Dual bring together a variety of tonal textures and a minimal percussive 'sound' that neither soothes nor screams or tears at your inner ears with distorted guitar resonance. The guitar is unrecognisable and virtually synthetic in creating an uneven corpus of organised, punctuated noise, manifesting the mantras of electronic spitting utterances into song-like structures.
Dual, predominantly studio based, utilising guitars, signal processing and analogue tape facilities, occasionally extend and expand around the nucleus of Julian Coope and Colin Bradley. Both prominent in the experimental/noise ensemble Spleen, the latter also being a live collaborator with Sheffield based noise pulse sculptors 7Hz, and a connoisseur of dense but subtle guitar treatments and shifting fields of six-string activity that has augmented the layered aural attack of Splintered.

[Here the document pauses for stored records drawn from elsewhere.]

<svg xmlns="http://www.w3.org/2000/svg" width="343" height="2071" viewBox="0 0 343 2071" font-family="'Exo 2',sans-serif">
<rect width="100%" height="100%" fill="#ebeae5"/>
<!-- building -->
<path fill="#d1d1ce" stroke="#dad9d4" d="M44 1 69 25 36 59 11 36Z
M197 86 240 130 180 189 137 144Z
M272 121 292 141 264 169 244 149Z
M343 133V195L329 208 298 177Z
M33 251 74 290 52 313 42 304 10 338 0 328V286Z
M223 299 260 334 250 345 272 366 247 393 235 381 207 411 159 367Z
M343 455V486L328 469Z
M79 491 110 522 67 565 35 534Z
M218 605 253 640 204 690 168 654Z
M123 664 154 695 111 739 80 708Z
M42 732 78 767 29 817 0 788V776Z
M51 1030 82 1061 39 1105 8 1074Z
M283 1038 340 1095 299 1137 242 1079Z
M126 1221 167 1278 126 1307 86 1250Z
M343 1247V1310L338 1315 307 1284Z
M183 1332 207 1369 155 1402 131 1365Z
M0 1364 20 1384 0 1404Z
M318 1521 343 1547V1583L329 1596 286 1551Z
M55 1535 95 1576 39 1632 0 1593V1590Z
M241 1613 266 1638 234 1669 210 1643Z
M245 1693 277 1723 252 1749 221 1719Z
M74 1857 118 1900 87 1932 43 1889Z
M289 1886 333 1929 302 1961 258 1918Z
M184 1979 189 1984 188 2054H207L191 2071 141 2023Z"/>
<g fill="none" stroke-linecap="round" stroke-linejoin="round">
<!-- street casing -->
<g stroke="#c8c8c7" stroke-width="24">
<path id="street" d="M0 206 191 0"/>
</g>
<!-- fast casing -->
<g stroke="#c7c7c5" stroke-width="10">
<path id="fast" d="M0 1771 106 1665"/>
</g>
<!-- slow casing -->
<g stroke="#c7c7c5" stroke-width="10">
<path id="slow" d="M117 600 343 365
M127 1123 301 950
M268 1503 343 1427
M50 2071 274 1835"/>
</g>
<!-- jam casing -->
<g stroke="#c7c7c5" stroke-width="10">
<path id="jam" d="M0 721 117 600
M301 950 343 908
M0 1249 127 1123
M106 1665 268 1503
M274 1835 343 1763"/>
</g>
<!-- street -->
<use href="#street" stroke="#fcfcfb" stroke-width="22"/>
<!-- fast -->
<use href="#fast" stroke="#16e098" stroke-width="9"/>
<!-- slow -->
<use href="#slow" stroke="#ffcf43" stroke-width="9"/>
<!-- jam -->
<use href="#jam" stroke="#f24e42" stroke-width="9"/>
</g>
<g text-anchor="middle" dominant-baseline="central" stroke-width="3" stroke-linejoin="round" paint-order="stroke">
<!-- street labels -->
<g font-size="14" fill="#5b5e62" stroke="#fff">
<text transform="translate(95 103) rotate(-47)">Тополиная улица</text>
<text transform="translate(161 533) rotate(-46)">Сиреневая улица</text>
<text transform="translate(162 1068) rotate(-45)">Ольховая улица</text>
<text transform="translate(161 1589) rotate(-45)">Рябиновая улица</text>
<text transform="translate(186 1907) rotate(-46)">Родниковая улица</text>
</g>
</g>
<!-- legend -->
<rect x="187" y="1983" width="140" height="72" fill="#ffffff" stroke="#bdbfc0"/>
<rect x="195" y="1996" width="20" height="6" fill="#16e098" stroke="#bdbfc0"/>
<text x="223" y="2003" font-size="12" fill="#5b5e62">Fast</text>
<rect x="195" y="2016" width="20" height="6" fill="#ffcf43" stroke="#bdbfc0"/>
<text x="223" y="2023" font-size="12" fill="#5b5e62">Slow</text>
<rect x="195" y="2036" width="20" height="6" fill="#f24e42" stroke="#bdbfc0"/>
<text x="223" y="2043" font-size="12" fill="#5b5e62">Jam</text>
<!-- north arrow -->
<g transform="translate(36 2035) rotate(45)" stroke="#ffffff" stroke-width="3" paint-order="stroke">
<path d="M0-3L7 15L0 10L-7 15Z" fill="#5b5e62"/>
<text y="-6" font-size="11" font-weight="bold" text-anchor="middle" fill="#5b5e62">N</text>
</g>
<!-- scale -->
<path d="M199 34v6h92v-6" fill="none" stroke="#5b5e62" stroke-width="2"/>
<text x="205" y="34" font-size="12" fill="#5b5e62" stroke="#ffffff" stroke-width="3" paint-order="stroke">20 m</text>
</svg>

Colin suggests that although Dual may go into the recording studio to work in an empirical way, generally ideas for projects take shape over long periods of time. "We don't always set off down a formalised path with a goal in mind. But when listening back to the piece in different environments, a certain fervour is achieved, it seems like we are constantly toying with a multitude of ideas, and with numerous projects in the pipeline, we still complete the 'jigsaw' and have many pieces left over". Upon asking Dual if they see a future in the live environment as a further adventure into sound exploration, Julian comments that "we have always wanted to and often think about playing live but the idea of performing in 'rock' venues and pubs with people talking, shouting and generally paying zero attention, has always been our main objection.